Did oxygen levels drive evolutionary complexity?:

https://www.sciencealert.com/life-only-needed-a-small-amount-of-oxygen-to-explode-scien...

"Now, new research scouring the globe for geological data suggests oxygen didn't flood the atmosphere and oceans a little over half a billion years ago, so much slowly dissolve into shallow basins and oceanic shelves.

"That doesn't mean oxygen played no role in kickstarting the burst of biodiversification that gave rise to all the weird, wacky and wild creatures we see today.

"'Cambrian animals likely did not require as much oxygen as scientists used to believe," says Erik Sperling, a geobiologist at Stanford University and senior author of the new study.

"'We found minor increases in oxygenation" – in sedimentary rocks formed on the bottom of ancient oceans – "that are at the correct magnitude to drive big changes in ecology."

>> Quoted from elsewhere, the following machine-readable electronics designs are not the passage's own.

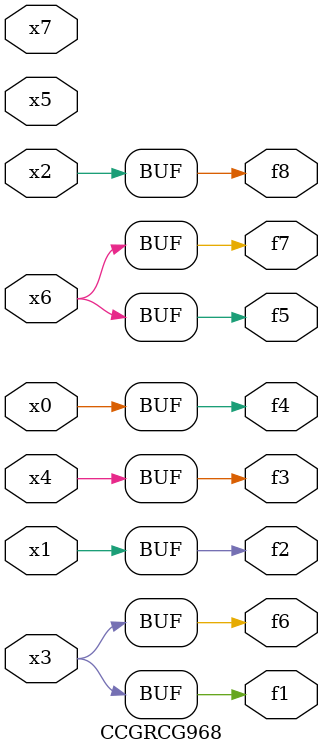
<source format=v>
module CCGRCG968(
	input x0, x1, x2, x3, x4, x5, x6, x7,
	output f1, f2, f3, f4, f5, f6, f7, f8
);
	assign f1 = x3;
	assign f2 = x1;
	assign f3 = x4;
	assign f4 = x0;
	assign f5 = x6;
	assign f6 = x3;
	assign f7 = x6;
	assign f8 = x2;
endmodule

</source>
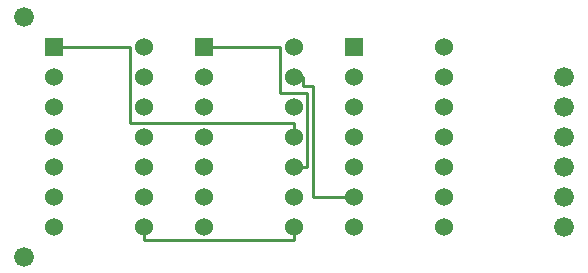
<source format=gbr>
G04 start of page 7 for group 5 idx 5 *
G04 Title: (unknown), bottom *
G04 Creator: pcb 20140316 *
G04 CreationDate: Sat 19 Jun 2021 08:46:57 PM GMT UTC *
G04 For: steve *
G04 Format: Gerber/RS-274X *
G04 PCB-Dimensions (mil): 2000.00 1000.00 *
G04 PCB-Coordinate-Origin: lower left *
%MOIN*%
%FSLAX25Y25*%
%LNBOTTOM*%
%ADD43C,0.0280*%
%ADD42C,0.0300*%
%ADD41C,0.0660*%
%ADD40C,0.0600*%
%ADD39C,0.0001*%
%ADD38C,0.0100*%
G54D38*X100000Y54500D02*X45500D01*
X100000D02*Y50000D01*
X50000Y20000D02*Y15500D01*
X100000D02*X50000D01*
X100000Y20000D02*Y15500D01*
X45500Y80000D02*X20000D01*
X45500D02*Y54500D01*
X95500Y80000D02*X70000D01*
X95500D02*Y64500D01*
X104500D02*X95500D01*
X103000Y70000D02*Y67000D01*
Y70000D02*X100000D01*
X104500Y64500D02*Y40000D01*
X100000D01*
X120000Y30000D02*X106500D01*
Y67000D02*Y30000D01*
Y67000D02*X103000D01*
G54D39*G36*
X17000Y83000D02*Y77000D01*
X23000D01*
Y83000D01*
X17000D01*
G37*
G54D40*X20000Y70000D03*
Y60000D03*
X50000Y40000D03*
Y50000D03*
Y60000D03*
Y70000D03*
Y80000D03*
G54D39*G36*
X67000Y83000D02*Y77000D01*
X73000D01*
Y83000D01*
X67000D01*
G37*
G54D40*X70000Y70000D03*
Y60000D03*
Y50000D03*
Y40000D03*
Y30000D03*
Y20000D03*
X20000Y50000D03*
Y40000D03*
Y30000D03*
Y20000D03*
X50000D03*
Y30000D03*
X100000Y20000D03*
X150000D03*
X100000Y30000D03*
X150000D03*
Y40000D03*
X100000D03*
Y50000D03*
Y60000D03*
Y70000D03*
Y80000D03*
G54D39*G36*
X117000Y83000D02*Y77000D01*
X123000D01*
Y83000D01*
X117000D01*
G37*
G54D40*X120000Y70000D03*
Y60000D03*
Y50000D03*
X150000D03*
Y60000D03*
Y70000D03*
Y80000D03*
X120000Y40000D03*
Y30000D03*
Y20000D03*
G54D41*X10000Y90000D03*
X190000Y40000D03*
Y30000D03*
Y50000D03*
Y60000D03*
Y70000D03*
Y20000D03*
X10000Y10000D03*
G54D42*G54D43*M02*

</source>
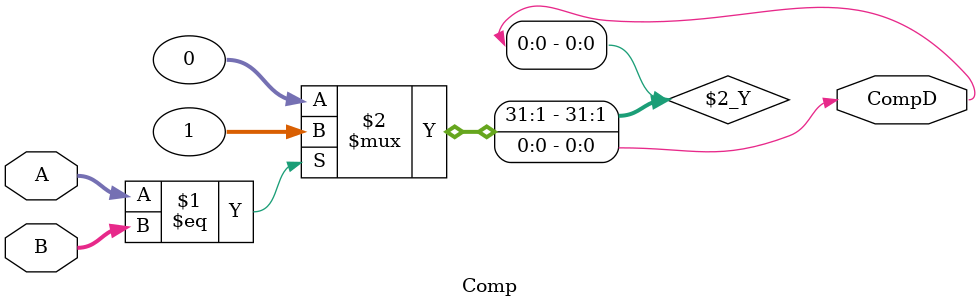
<source format=v>
module Comp(
  input   [31:0]  A, B,
  output          CompD
  );
  
  assign CompD = (A == B) ? 1 : 0;
  
endmodule
</source>
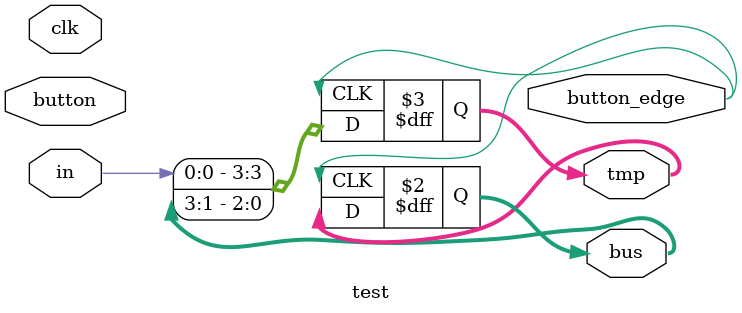
<source format=v>
`timescale 1ns / 1ps


module test(
    input clk, in, button,
    output reg[3:0] bus,tmp,
    output button_edge
    );
    //signal_edge s(.clk(clk),.button(button),.button_edge(button_edge));
    always@(posedge button_edge)
    begin
            tmp <= {in,bus[3:1]};
            bus <= tmp;
    end
endmodule

</source>
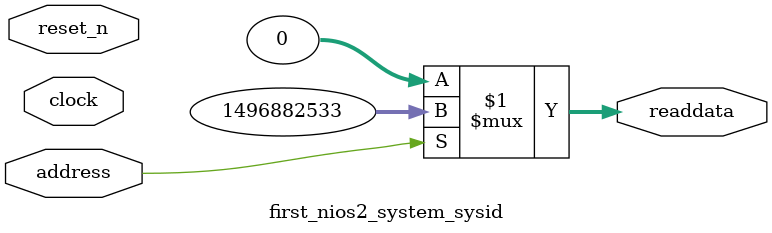
<source format=v>



// synthesis translate_off
`timescale 1ns / 1ps
// synthesis translate_on

// turn off superfluous verilog processor warnings 
// altera message_level Level1 
// altera message_off 10034 10035 10036 10037 10230 10240 10030 

module first_nios2_system_sysid (
               // inputs:
                address,
                clock,
                reset_n,

               // outputs:
                readdata
             )
;

  output  [ 31: 0] readdata;
  input            address;
  input            clock;
  input            reset_n;

  wire    [ 31: 0] readdata;
  //control_slave, which is an e_avalon_slave
  assign readdata = address ? 1496882533 : 0;

endmodule



</source>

"Without enough oxygen, single-celled organisms and other small creatures eking out an existence before the Cambrian explosion wouldn't have been able to grow much bigger and expand their body plans, scientists have reasoned.

***

"Their analysis of two trace metals, molybdenum and uranium, both indicators of global ocean oxygen levels, along with biogeochemical models of oxygen flows between the oceans and atmosphere, suggest that oxygen levels in the deep ocean didn't reach modern levels until 140 million years after the Cambrian explosion, in the Devonian period.

"'From a global perspective, we didn't see the full oxygenation of the oceans to near modern levels until about 400 million years ago, around the time that we see the appearance of large forests on land," explains Richard Stockey, a palaeobiologist at the University of Southampton, who led the study.

***

"The team's findings expand on the results of a 2017 study, which found shallow seas became oxygenated first, but atmospheric oxygen didn't reach modern levels until some 50-100 million years after the Cambrian explosion, during the Ordovician period that followed.

"However, other recent research has found that oxygen levels started rising in early Ediacaran period some 640–600 million years ago, in the first of three successive oxygen pulses that coincided with important evolutionary leaps in the lead-up to the Cambrian explosion.

"Meanwhile, other researchers contest that oxygen levels throughout deep time have been extremely variable so it's hard to say what effect they had on blossoming biodiversity."

Comment: Be clear in your thinking that oxygen doesn't cause anything. It's availability for use is the issue.